- [What is expected]:
Format everything from the line containing "latitude: 57.8968" down to the end of the entries as a Markdown table with the columns Row and Line, skipping blank lines. Leave the pictures out of the answer.

Dataset entries
____________

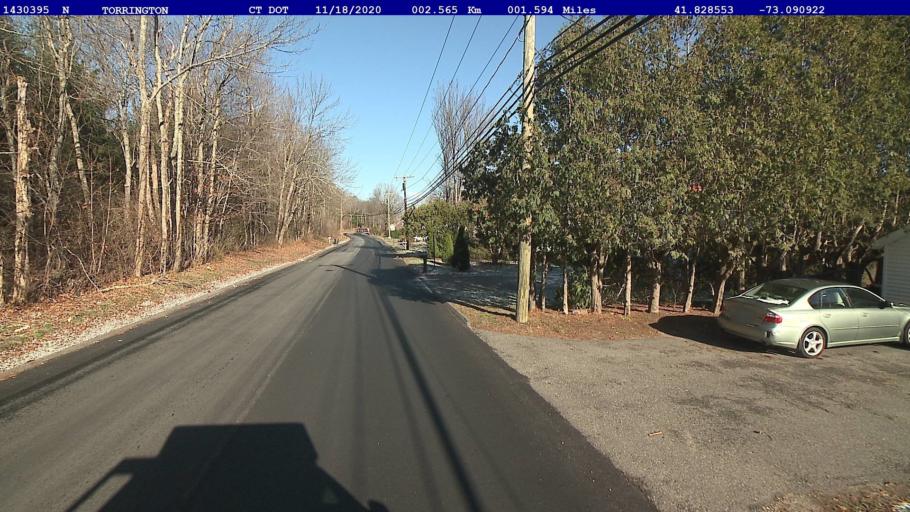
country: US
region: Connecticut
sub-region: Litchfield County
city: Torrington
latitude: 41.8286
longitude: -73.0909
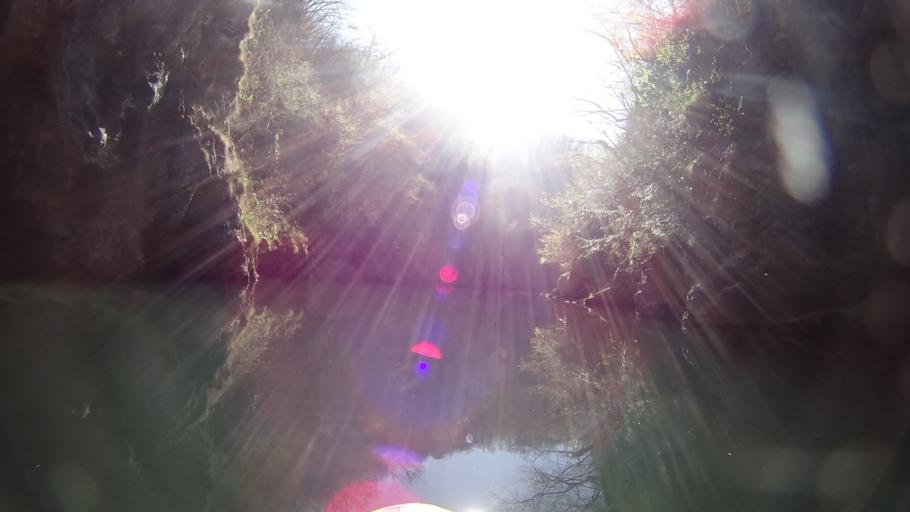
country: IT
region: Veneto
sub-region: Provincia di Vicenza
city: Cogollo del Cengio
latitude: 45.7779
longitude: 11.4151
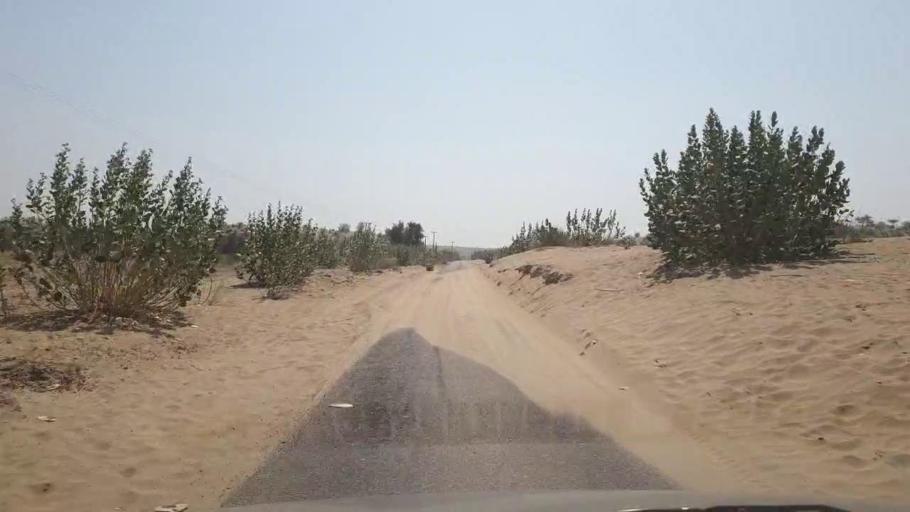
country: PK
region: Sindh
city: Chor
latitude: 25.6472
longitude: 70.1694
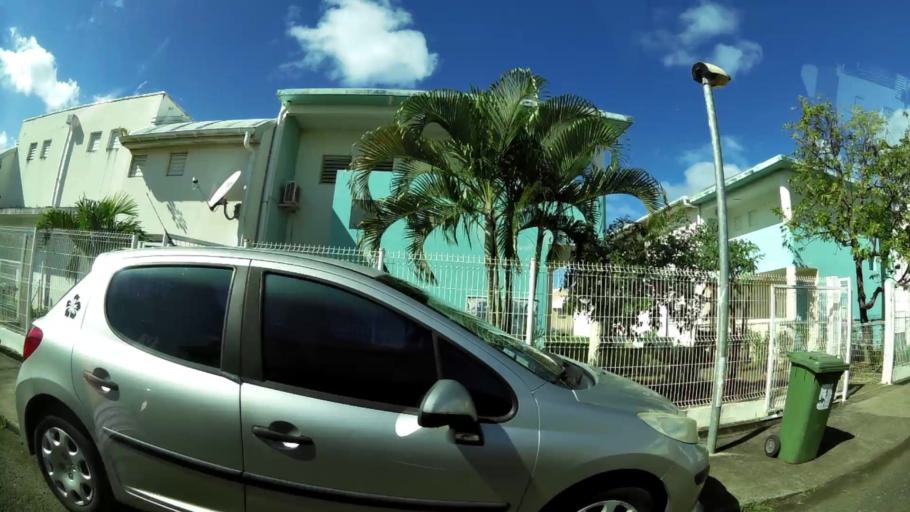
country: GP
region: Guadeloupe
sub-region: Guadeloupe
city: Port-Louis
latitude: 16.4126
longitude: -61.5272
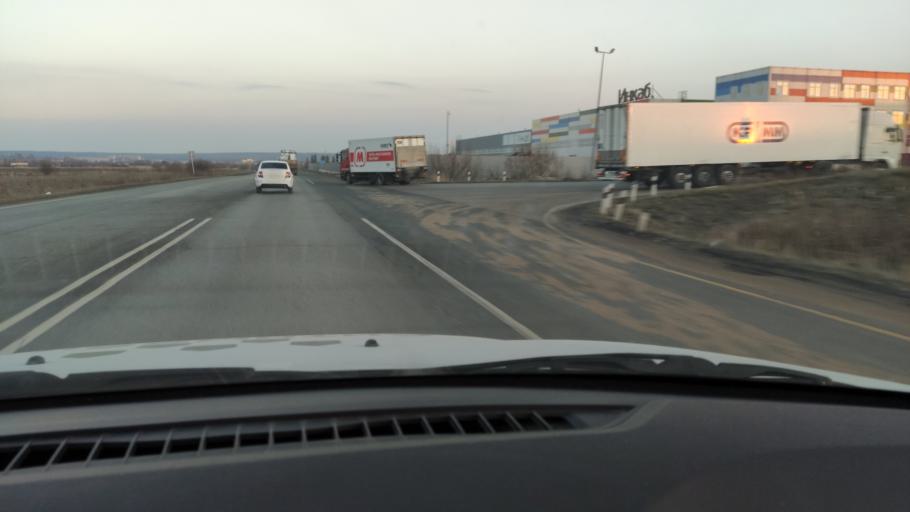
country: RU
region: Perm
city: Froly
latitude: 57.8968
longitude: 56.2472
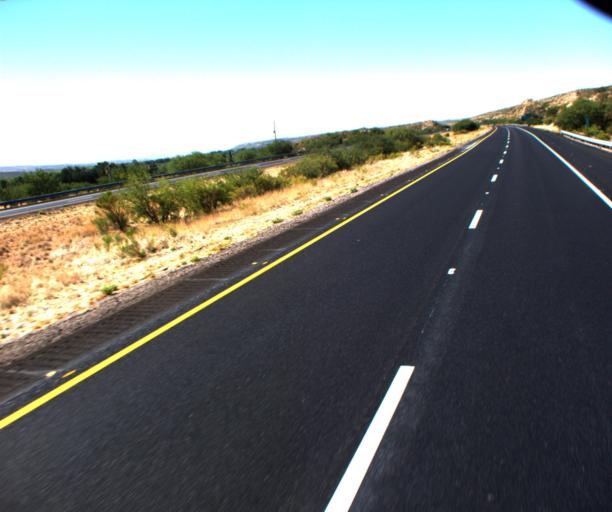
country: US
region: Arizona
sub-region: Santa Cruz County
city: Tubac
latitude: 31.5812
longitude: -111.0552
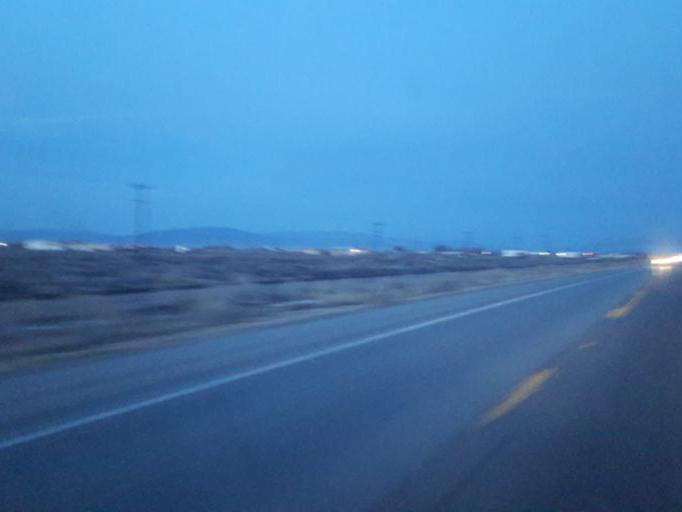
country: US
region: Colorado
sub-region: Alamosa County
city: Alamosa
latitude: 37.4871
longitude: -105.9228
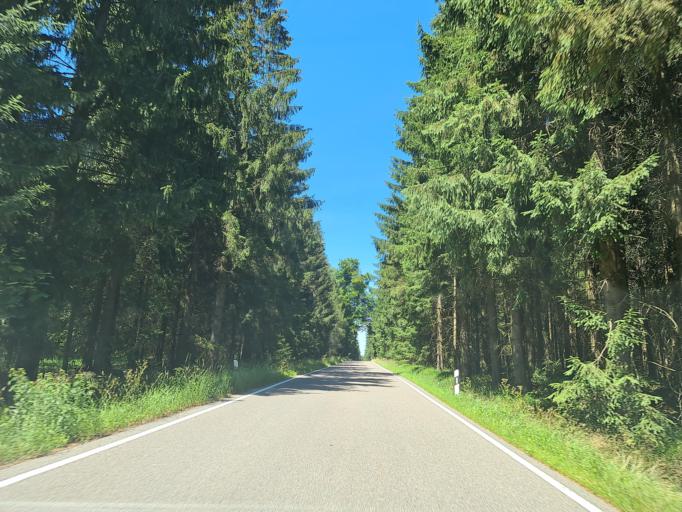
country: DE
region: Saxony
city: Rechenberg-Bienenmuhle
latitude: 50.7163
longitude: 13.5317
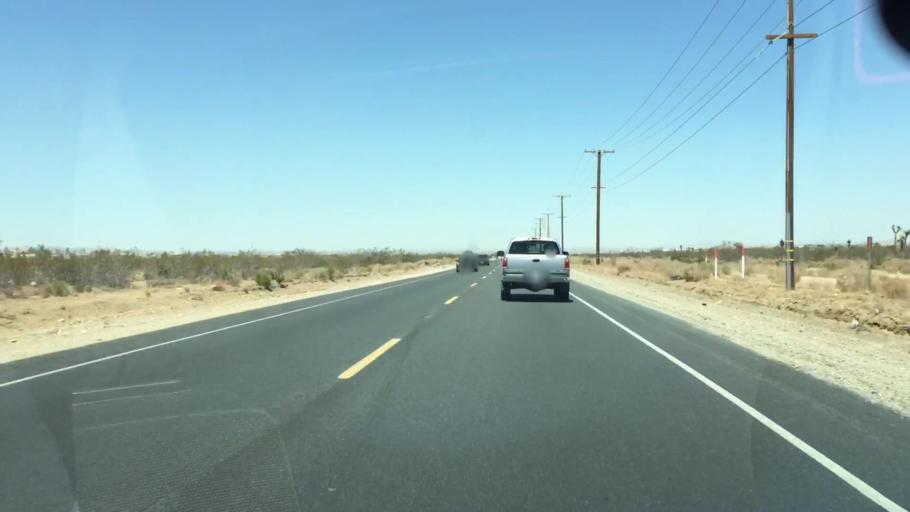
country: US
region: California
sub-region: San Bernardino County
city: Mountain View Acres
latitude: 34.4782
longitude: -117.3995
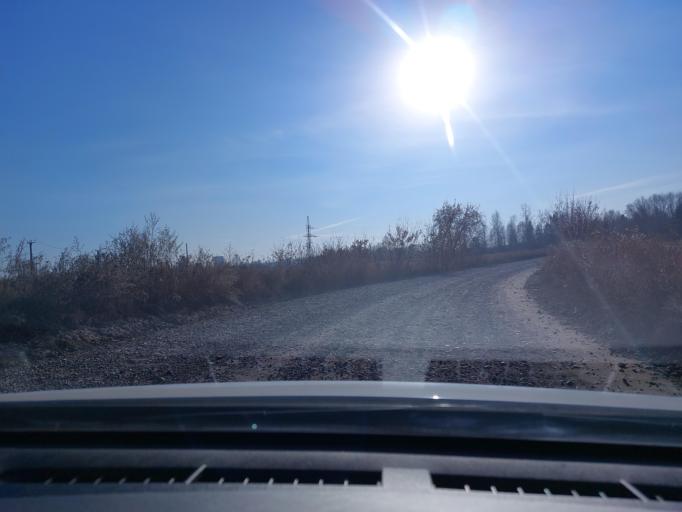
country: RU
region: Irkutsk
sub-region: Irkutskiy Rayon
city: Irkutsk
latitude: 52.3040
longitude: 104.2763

____________

- [Answer for the task]:
| Row | Line |
|---|---|
| 1 | latitude: 57.8968 |
| 2 | longitude: 56.2472 |
| 3 | country: US |
| 4 | region: Arizona |
| 5 | sub-region: Santa Cruz County |
| 6 | city: Tubac |
| 7 | latitude: 31.5812 |
| 8 | longitude: -111.0552 |
| 9 | country: US |
| 10 | region: Colorado |
| 11 | sub-region: Alamosa County |
| 12 | city: Alamosa |
| 13 | latitude: 37.4871 |
| 14 | longitude: -105.9228 |
| 15 | country: DE |
| 16 | region: Saxony |
| 17 | city: Rechenberg-Bienenmuhle |
| 18 | latitude: 50.7163 |
| 19 | longitude: 13.5317 |
| 20 | country: US |
| 21 | region: California |
| 22 | sub-region: San Bernardino County |
| 23 | city: Mountain View Acres |
| 24 | latitude: 34.4782 |
| 25 | longitude: -117.3995 |
| 26 | country: RU |
| 27 | region: Irkutsk |
| 28 | sub-region: Irkutskiy Rayon |
| 29 | city: Irkutsk |
| 30 | latitude: 52.3040 |
| 31 | longitude: 104.2763 |